Table 1. Impression evaluation result.

Finally, the amount of the android's re-asking in the conversation averaged 8.2 (SD = 3.07) in the control condition and 6.6 (SD = 4.58) in the experimental condition. A two-tailed t-test did not confirm a significant difference [t₍₂₆₎ = 1.57; p = 0.13] between the two conditions. Therefore, the result failed to confirm that the participants spoke more clearly and in plainer language (that is, more cooperatively) in the experimental condition than in the control condition.

Discussion

The experimental results show that the android successfully increased the participants' sense of responsibility for the dialogue errors through the proposed error recovery strategy. In addition, the participants in the experimental condition did not lose any motivation to talk with it, even though they felt that the android was more irritated at itself comparing with the control condition. These results suggest that the proposed method did not reduce the participants' motivation, even though it elicited a sense of their responsibility for the dialogue errors.

In the evaluation of the dialogue motivation, there is no significant difference in the two items: Q8 (“Do you want to talk with ERICA again?”) and Q14 (“Do you want to talk more with ERICA?”). Since the average scores of Q8 and Q14 are over 4 points (4 is neither yes or no) in both conditions, the motivation for the dialogues was not reduced by the proposed method. On the other hand, there is a significant difference in item Q15: “Do you want to talk with ERICA on another day?”. The first two items might mean that the participants wanted to talk with the android more deeply about the topics which they have talked about in the experiment. The last item is not limited to the topics, denoting motivation to talk with the android over a longer term. Therefore, the result suggests that the participants were motivated to engage in long-term dialogue without depending on topics under the proposed method. In the proposed method, since the responsibility for dialogue breakdown was attributed to each other, the android did not always have an intention to be superior or inferior to the participant. Consequently, the android with the proposed method might build more equal relationships with the participants and induce motivations for long-term dialogues. To confirm this idea, more detailed evaluations are required to investigate the relationship between users and the android.

> **Instruction**
In the excerpt on the android's error recovery strategy, which questionnaire item on dialogue motivation showed a significant difference between the two conditions? The rows that come next are separate material and are unrelated to the excerpt.

> **Data**
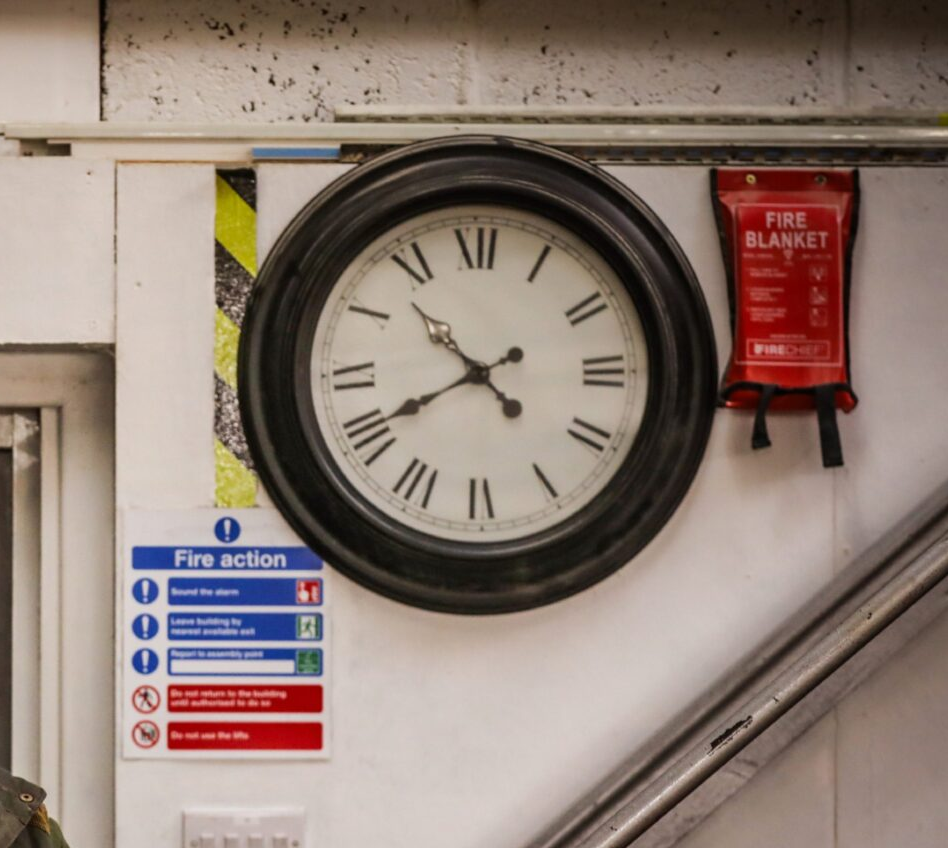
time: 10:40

==

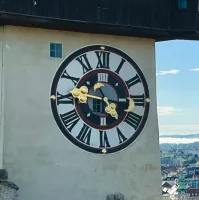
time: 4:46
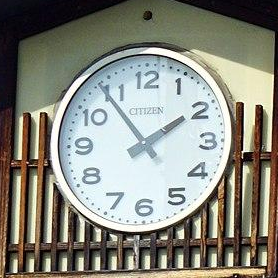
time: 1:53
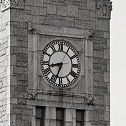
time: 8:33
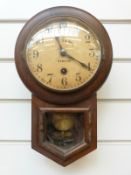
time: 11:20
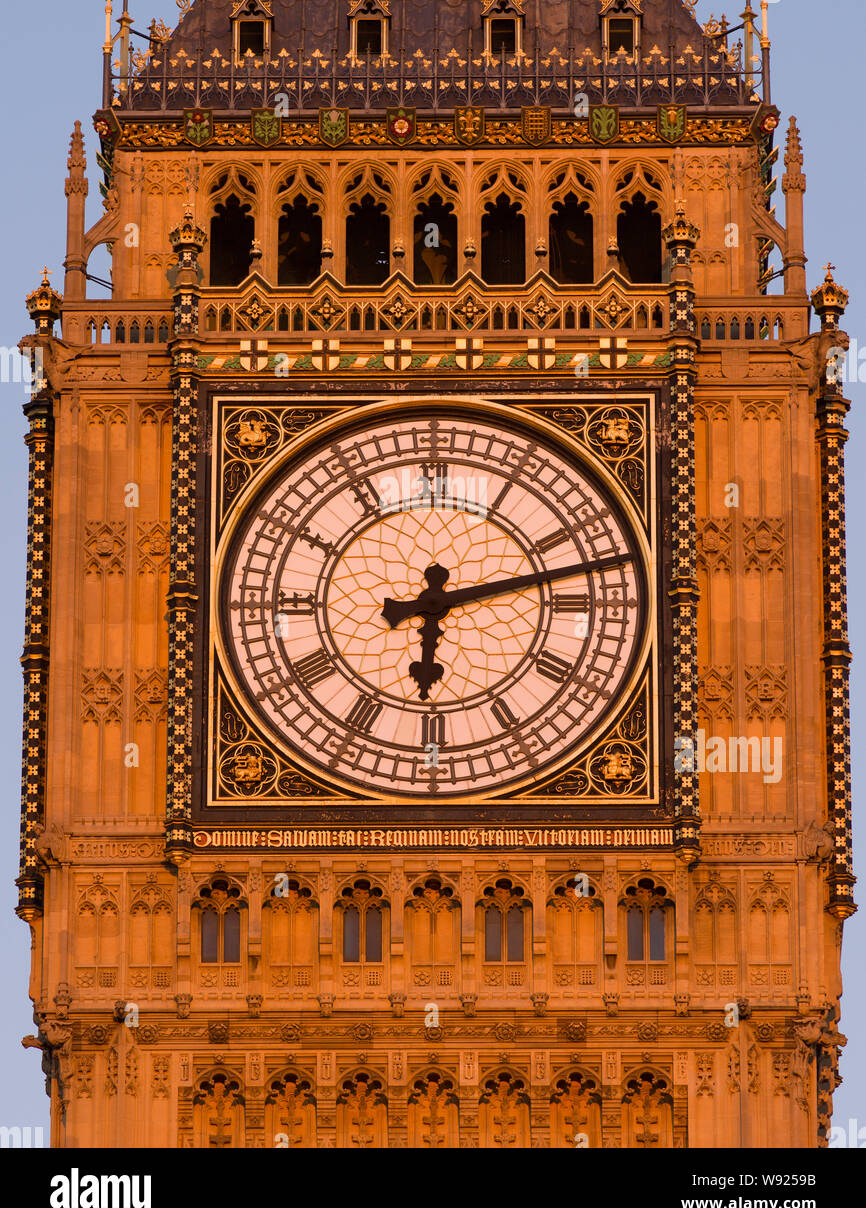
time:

> **Exercise response**
Item Q15, "Do you want to talk with ERICA on another day?", showed a significant difference.